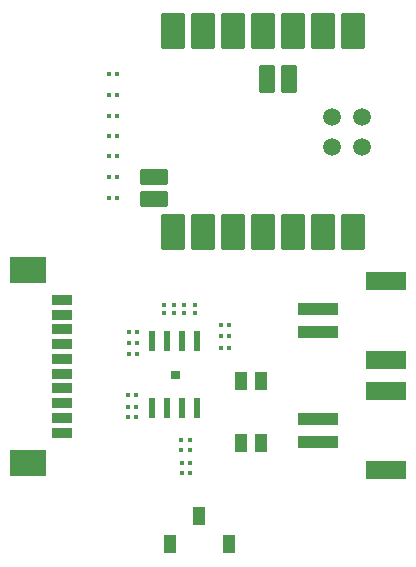
<source format=gbr>
%TF.GenerationSoftware,KiCad,Pcbnew,8.0.7*%
%TF.CreationDate,2025-01-15T11:33:58+05:30*%
%TF.ProjectId,STHDAQ_B1,53544844-4151-45f4-9231-2e6b69636164,rev?*%
%TF.SameCoordinates,Original*%
%TF.FileFunction,Paste,Top*%
%TF.FilePolarity,Positive*%
%FSLAX46Y46*%
G04 Gerber Fmt 4.6, Leading zero omitted, Abs format (unit mm)*
G04 Created by KiCad (PCBNEW 8.0.7) date 2025-01-15 11:33:58*
%MOMM*%
%LPD*%
G01*
G04 APERTURE LIST*
G04 Aperture macros list*
%AMRoundRect*
0 Rectangle with rounded corners*
0 $1 Rounding radius*
0 $2 $3 $4 $5 $6 $7 $8 $9 X,Y pos of 4 corners*
0 Add a 4 corners polygon primitive as box body*
4,1,4,$2,$3,$4,$5,$6,$7,$8,$9,$2,$3,0*
0 Add four circle primitives for the rounded corners*
1,1,$1+$1,$2,$3*
1,1,$1+$1,$4,$5*
1,1,$1+$1,$6,$7*
1,1,$1+$1,$8,$9*
0 Add four rect primitives between the rounded corners*
20,1,$1+$1,$2,$3,$4,$5,0*
20,1,$1+$1,$4,$5,$6,$7,0*
20,1,$1+$1,$6,$7,$8,$9,0*
20,1,$1+$1,$8,$9,$2,$3,0*%
G04 Aperture macros list end*
%ADD10C,0.010000*%
%ADD11RoundRect,0.079500X-0.079500X-0.100500X0.079500X-0.100500X0.079500X0.100500X-0.079500X0.100500X0*%
%ADD12RoundRect,0.079500X0.079500X0.100500X-0.079500X0.100500X-0.079500X-0.100500X0.079500X-0.100500X0*%
%ADD13RoundRect,0.030000X-0.970000X1.470000X-0.970000X-1.470000X0.970000X-1.470000X0.970000X1.470000X0*%
%ADD14RoundRect,0.026000X-0.624000X1.124000X-0.624000X-1.124000X0.624000X-1.124000X0.624000X1.124000X0*%
%ADD15RoundRect,0.026000X-1.124000X0.624000X-1.124000X-0.624000X1.124000X-0.624000X1.124000X0.624000X0*%
%ADD16C,1.500000*%
%ADD17RoundRect,0.079500X-0.100500X0.079500X-0.100500X-0.079500X0.100500X-0.079500X0.100500X0.079500X0*%
%ADD18R,1.701800X0.812800*%
%ADD19R,3.098800X2.209800*%
%ADD20R,0.600000X1.750000*%
%ADD21R,1.000000X1.550000*%
%ADD22R,3.500000X1.000000*%
%ADD23R,3.400000X1.500000*%
%ADD24RoundRect,0.079500X0.100500X-0.079500X0.100500X0.079500X-0.100500X0.079500X-0.100500X-0.079500X0*%
%ADD25R,1.000000X1.600000*%
G04 APERTURE END LIST*
D10*
%TO.C,U1*%
X152840000Y-89765000D02*
X152240000Y-89765000D01*
X152240000Y-89165000D01*
X152840000Y-89165000D01*
X152840000Y-89765000D01*
G36*
X152840000Y-89765000D02*
G01*
X152240000Y-89765000D01*
X152240000Y-89165000D01*
X152840000Y-89165000D01*
X152840000Y-89765000D01*
G37*
%TD*%
D11*
%TO.C,C1*%
X148545000Y-91220000D03*
X149235000Y-91220000D03*
%TD*%
D12*
%TO.C,C4*%
X149325000Y-85910000D03*
X148635000Y-85910000D03*
%TD*%
D11*
%TO.C,R4*%
X146960000Y-65810000D03*
X147650000Y-65810000D03*
%TD*%
D13*
%TO.C,U2*%
X167627500Y-60412500D03*
X165087500Y-60412500D03*
X162547500Y-60412500D03*
X160007500Y-60412500D03*
X162547500Y-77412500D03*
X157467500Y-60412500D03*
X154927500Y-60412500D03*
X152387500Y-60412500D03*
X152387500Y-77412500D03*
X154927500Y-77412500D03*
X157467500Y-77412500D03*
X160007500Y-77412500D03*
D14*
X162207500Y-64412500D03*
X160307500Y-64412500D03*
D13*
X165087500Y-77412500D03*
D15*
X150757500Y-72712500D03*
X150757500Y-74612500D03*
D16*
X165857500Y-70182500D03*
X165857500Y-67642500D03*
X168397500Y-70182500D03*
X168397500Y-67642500D03*
D13*
X167627500Y-77412500D03*
%TD*%
D12*
%TO.C,C6*%
X149345000Y-86820000D03*
X148655000Y-86820000D03*
%TD*%
%TO.C,D1*%
X153775000Y-95000000D03*
X153085000Y-95000000D03*
%TD*%
D11*
%TO.C,R6*%
X156450000Y-86245000D03*
X157140000Y-86245000D03*
%TD*%
D12*
%TO.C,C2*%
X149280000Y-92185000D03*
X148590000Y-92185000D03*
%TD*%
D11*
%TO.C,D3*%
X153797500Y-96925000D03*
X153107500Y-96925000D03*
%TD*%
D17*
%TO.C,C7*%
X154210000Y-83570000D03*
X154210000Y-84260000D03*
%TD*%
D11*
%TO.C,R2*%
X146960000Y-69310000D03*
X147650000Y-69310000D03*
%TD*%
D18*
%TO.C,J1*%
X143014500Y-83150000D03*
X143014500Y-84400000D03*
X143014500Y-85650000D03*
X143014500Y-86900000D03*
X143014500Y-88150000D03*
X143014500Y-89400000D03*
X143014500Y-90650000D03*
X143014500Y-91900000D03*
X143014500Y-93150000D03*
X143014500Y-94400000D03*
D19*
X140114501Y-96950000D03*
X140114501Y-80600000D03*
%TD*%
D20*
%TO.C,U1*%
X150635000Y-92265000D03*
X151905000Y-92265000D03*
X153175000Y-92265000D03*
X154445000Y-92265000D03*
X154445000Y-86665000D03*
X153175000Y-86665000D03*
X151905000Y-86665000D03*
X150635000Y-86665000D03*
%TD*%
D12*
%TO.C,R1*%
X149250000Y-93105000D03*
X148560000Y-93105000D03*
%TD*%
D11*
%TO.C,D5*%
X156445000Y-87255000D03*
X157135000Y-87255000D03*
%TD*%
D17*
%TO.C,L1*%
X151580000Y-83590000D03*
X151580000Y-84280000D03*
%TD*%
D12*
%TO.C,D4*%
X153105000Y-97810000D03*
X153795000Y-97810000D03*
%TD*%
D11*
%TO.C,R3*%
X146960000Y-67560000D03*
X147650000Y-67560000D03*
%TD*%
%TO.C,D2*%
X153085000Y-95890000D03*
X153775000Y-95890000D03*
%TD*%
D21*
%TO.C,SW1*%
X158090000Y-95270000D03*
X158090000Y-90020000D03*
X159790000Y-95270000D03*
X159790000Y-90020000D03*
%TD*%
D22*
%TO.C,P2*%
X164635000Y-95200000D03*
X164635000Y-93200000D03*
D23*
X170385000Y-97550000D03*
X170385000Y-90850000D03*
%TD*%
D24*
%TO.C,C5*%
X152470000Y-84280000D03*
X152470000Y-83590000D03*
%TD*%
D12*
%TO.C,R9*%
X147625000Y-74510000D03*
X146935000Y-74510000D03*
%TD*%
D25*
%TO.C,S1*%
X152090000Y-103823691D03*
X154590000Y-101423691D03*
X157090000Y-103823691D03*
%TD*%
D11*
%TO.C,R5*%
X147650000Y-64060000D03*
X146960000Y-64060000D03*
%TD*%
D12*
%TO.C,R10*%
X147625000Y-72760000D03*
X146935000Y-72760000D03*
%TD*%
D24*
%TO.C,R8*%
X153340000Y-84265000D03*
X153340000Y-83575000D03*
%TD*%
D22*
%TO.C,P1*%
X164690000Y-85890000D03*
X164690000Y-83890000D03*
D23*
X170440000Y-88240000D03*
X170440000Y-81540000D03*
%TD*%
D11*
%TO.C,R7*%
X156435000Y-85255000D03*
X157125000Y-85255000D03*
%TD*%
D12*
%TO.C,R11*%
X147625000Y-71010000D03*
X146935000Y-71010000D03*
%TD*%
%TO.C,C3*%
X149340000Y-87775000D03*
X148650000Y-87775000D03*
%TD*%
M02*

</source>
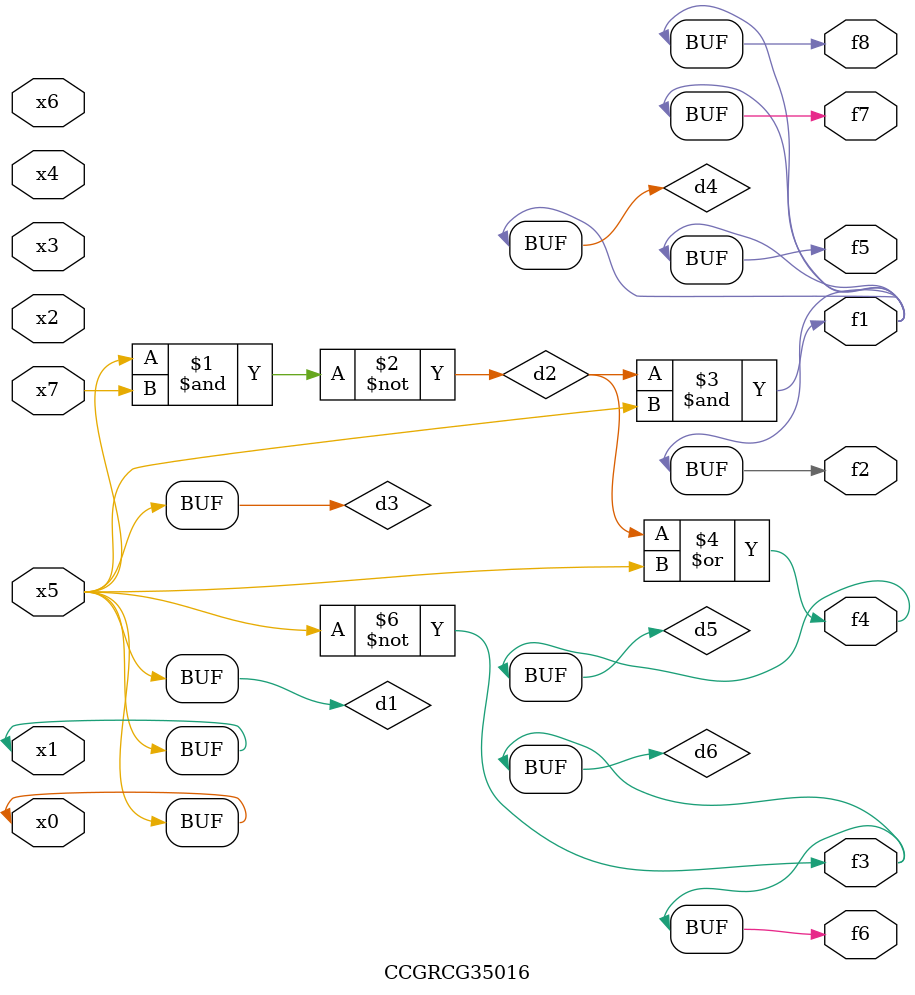
<source format=v>
module CCGRCG35016(
	input x0, x1, x2, x3, x4, x5, x6, x7,
	output f1, f2, f3, f4, f5, f6, f7, f8
);

	wire d1, d2, d3, d4, d5, d6;

	buf (d1, x0, x5);
	nand (d2, x5, x7);
	buf (d3, x0, x1);
	and (d4, d2, d3);
	or (d5, d2, d3);
	nor (d6, d1, d3);
	assign f1 = d4;
	assign f2 = d4;
	assign f3 = d6;
	assign f4 = d5;
	assign f5 = d4;
	assign f6 = d6;
	assign f7 = d4;
	assign f8 = d4;
endmodule

</source>
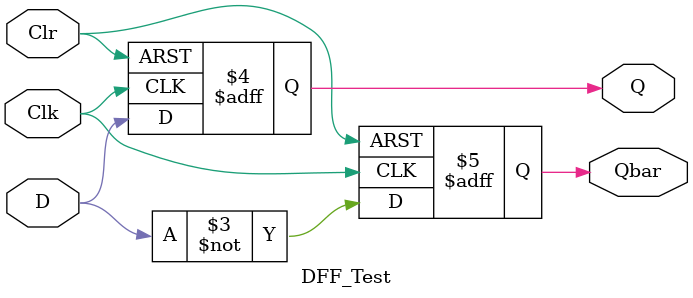
<source format=v>
`timescale 1ns / 1ps


module DFF_Test(
    input Clk,
    input Clr,
    input D,
    output reg Q,
    output reg Qbar
    );

always @ (posedge Clk, negedge  Clr)
if (Clr==0) begin
Q<=0;
Qbar<=1;
end
else begin
Q<=D;
Qbar=~D;
end

endmodule

</source>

_The problem_. Reproduce, word for word and in full, only the lines above that start at the line with "X148545000Y-91220000D03*" and run through the line with "X162547500Y-77412500D03*", both ends included.

_Answer section_.
X148545000Y-91220000D03*
X149235000Y-91220000D03*
%TD*%
D12*
%TO.C,C4*%
X149325000Y-85910000D03*
X148635000Y-85910000D03*
%TD*%
D11*
%TO.C,R4*%
X146960000Y-65810000D03*
X147650000Y-65810000D03*
%TD*%
D13*
%TO.C,U2*%
X167627500Y-60412500D03*
X165087500Y-60412500D03*
X162547500Y-60412500D03*
X160007500Y-60412500D03*
X162547500Y-77412500D03*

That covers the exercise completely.